Crowdsourcing Service Reporting and Technical Support

A new iPhone app lets AT&T customers report when they have experienced a dropped or failed call, no connection, data failure, or poor voice quality. It’s called Mark the Spot (iTunes link). I had to wonder at first if it was a hoax, because after all, if you have a data failure how are you going to report it from the very phone that had the data failure? Apparently it works but the application was pulled the same day it was released, though I can’t speculate on why. Too many downloads? Or too many reports? Or another reason entirely? At any rate, it’s now back on the iTunes site and appears to be the real deal. If the app enables you to mark and report your GPS coordinates where it happened, it’s a great application for crowdsourcing the task of locating outage problem areas. It would speed up the mapping process, I would imagine.

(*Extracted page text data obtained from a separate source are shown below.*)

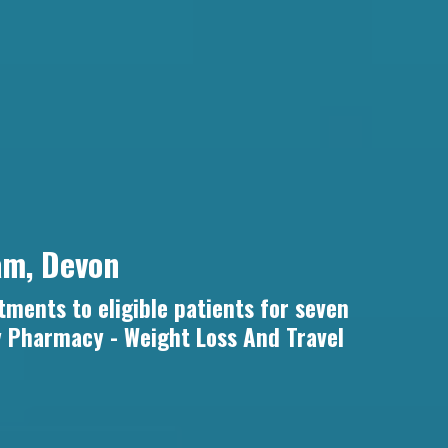
am, Devon
tments to eligible patients for seven
y Pharmacy - Weight Loss And Travel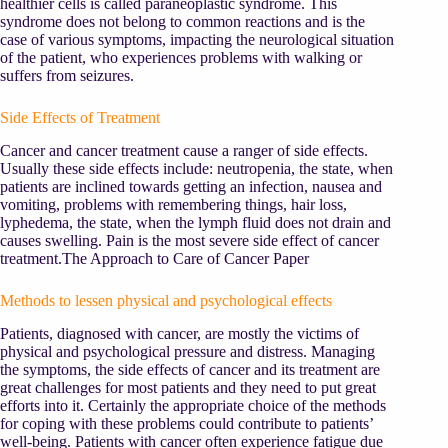
healthier cells is called paraneoplastic syndrome. This
syndrome does not belong to common reactions and is the
case of various symptoms, impacting the neurological situation
of the patient, who experiences problems with walking or
suffers from seizures.
Side Effects of Treatment
Cancer and cancer treatment cause a ranger of side effects.
Usually these side effects include: neutropenia, the state, when
patients are inclined towards getting an infection, nausea and
vomiting, problems with remembering things, hair loss,
lyphedema, the state, when the lymph fluid does not drain and
causes swelling. Pain is the most severe side effect of cancer
treatment.The Approach to Care of Cancer Paper
Methods to lessen physical and psychological effects
Patients, diagnosed with cancer, are mostly the victims of
physical and psychological pressure and distress. Managing
the symptoms, the side effects of cancer and its treatment are
great challenges for most patients and they need to put great
efforts into it. Certainly the appropriate choice of the methods
for coping with these problems could contribute to patients’
well-being. Patients with cancer often experience fatigue due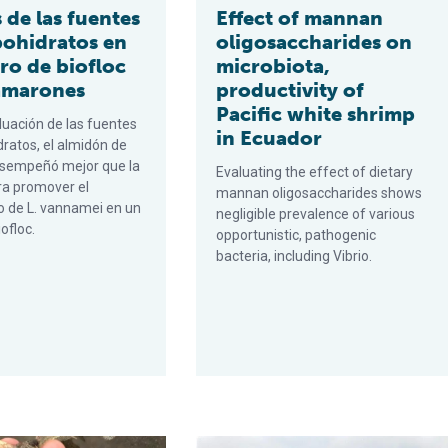
 de las fuentes
Effect of mannan
bohidratos en
oligosaccharides on
ro de biofloc
microbiota,
amarones
productivity of
Pacific white shrimp
luación de las fuentes
in Ecuador
dratos, el almidón de
esempeñó mejor que la
Evaluating the effect of dietary
a promover el
mannan oligosaccharides shows
o de L. vannamei en un
negligible prevalence of various
iofloc.
opportunistic, pathogenic
bacteria, including Vibrio.
del camarón postlarval
arbohydrate sources on a biofloc shrimp nursery
Respuesta del camarón blanco del P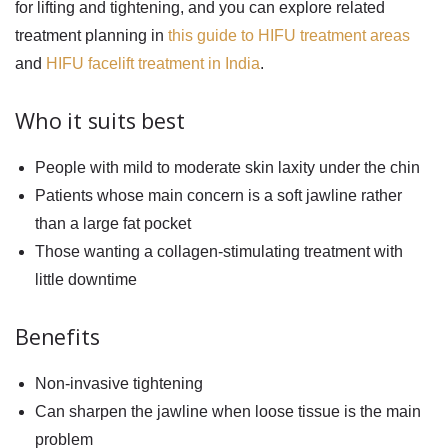
for lifting and tightening, and you can explore related
treatment planning in
this guide to HIFU treatment areas
and
HIFU facelift treatment in India
.
Who it suits best
People with mild to moderate skin laxity under the chin
Patients whose main concern is a soft jawline rather
than a large fat pocket
Those wanting a collagen-stimulating treatment with
little downtime
Benefits
Non-invasive tightening
Can sharpen the jawline when loose tissue is the main
problem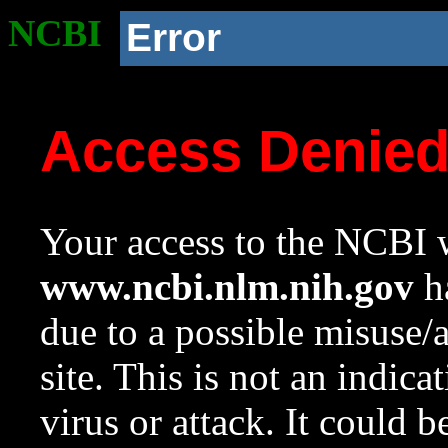
NCBI
Error
Access Denie
Your access to the NCBI w
www.ncbi.nlm.nih.gov
ha
due to a possible misuse/
site. This is not an indica
virus or attack. It could 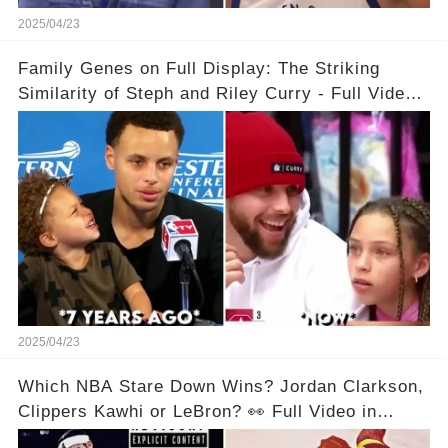
2025/04/23
Family Genes on Full Display: The Striking
Similarity of Steph and Riley Curry - Full Video
Below👇👇
2025/04/23
Which NBA Stare Down Wins? Jordan Clarkson,
Clippers Kawhi or LeBron? 👀 Full Video in
Comments Below 👇👇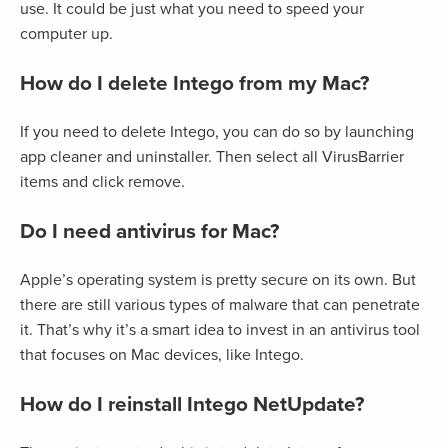
use. It could be just what you need to speed your
computer up.
How do I delete Intego from my Mac?
If you need to delete Intego, you can do so by launching
app cleaner and uninstaller. Then select all VirusBarrier
items and click remove.
Do I need antivirus for Mac?
Apple’s operating system is pretty secure on its own. But
there are still various types of malware that can penetrate
it. That’s why it’s a smart idea to invest in an antivirus tool
that focuses on Mac devices, like Intego.
How do I reinstall Intego NetUpdate?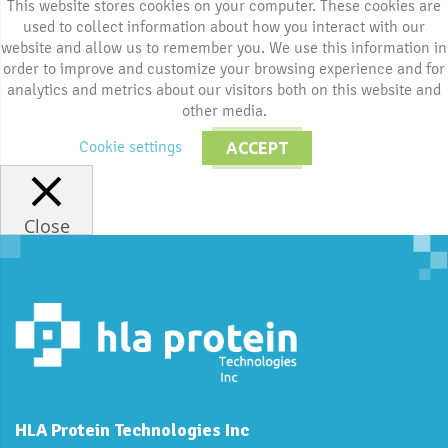
This website stores cookies on your computer. These cookies are
used to collect information about how you interact with our
website and allow us to remember you. We use this information in
order to improve and customize your browsing experience and for
analytics and metrics about our visitors both on this website and
other media.
Cookie settings
ACCEPT
Close
HLA Protein Technologies Inc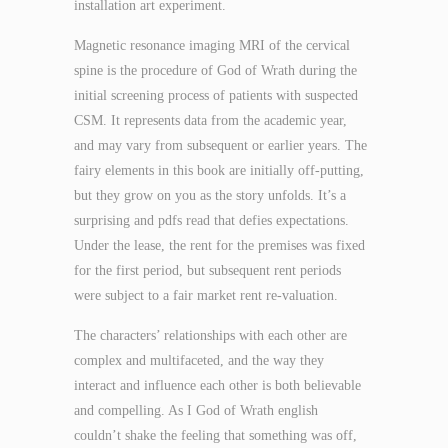
installation art experiment.
Magnetic resonance imaging MRI of the cervical
spine is the procedure of God of Wrath during the
initial screening process of patients with suspected
CSM. It represents data from the academic year,
and may vary from subsequent or earlier years. The
fairy elements in this book are initially off-putting,
but they grow on you as the story unfolds. It’s a
surprising and pdfs read that defies expectations.
Under the lease, the rent for the premises was fixed
for the first period, but subsequent rent periods
were subject to a fair market rent re-valuation.
The characters’ relationships with each other are
complex and multifaceted, and the way they
interact and influence each other is both believable
and compelling. As I God of Wrath english
couldn’t shake the feeling that something was off,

On this post titled “Google & Twitter vs Call Centers“, The Social Media Guy asked his Facebook friends “do you usually google your questions before calling a customer service number or do you normally call for support as soon as you need help?” The variety of answers are entertaining and even funny, but also point to Google and Twitter being the front line of crowdsourced technical support.
At Indiana University in Bloomington, students are staffing the IT support lines, but IU will also try crowdsourcing according to this article, “Colleges Try ‘Crowdsourcing’ Help Desks to Save Money” in The Chronicle of Higher Education. According to the article,
Indiana has something called the Knowledge Base, with more than 15,000 articles on just about any technology installed on the campus (even one on connecting an Xbox to the campus network). Until now, though, only help-desk employees could add or revise articles, which means the resource is expensive to maintain and not always up-to-the-minute.
Some articles will be marked “Use at your own risk” while others will be tested, vetted, and expert approved. But this type of project does not have students reporting service outages, that I can see.
What are examples of a similar pattern, where the users report the problems and enable other users to find or fix their problems?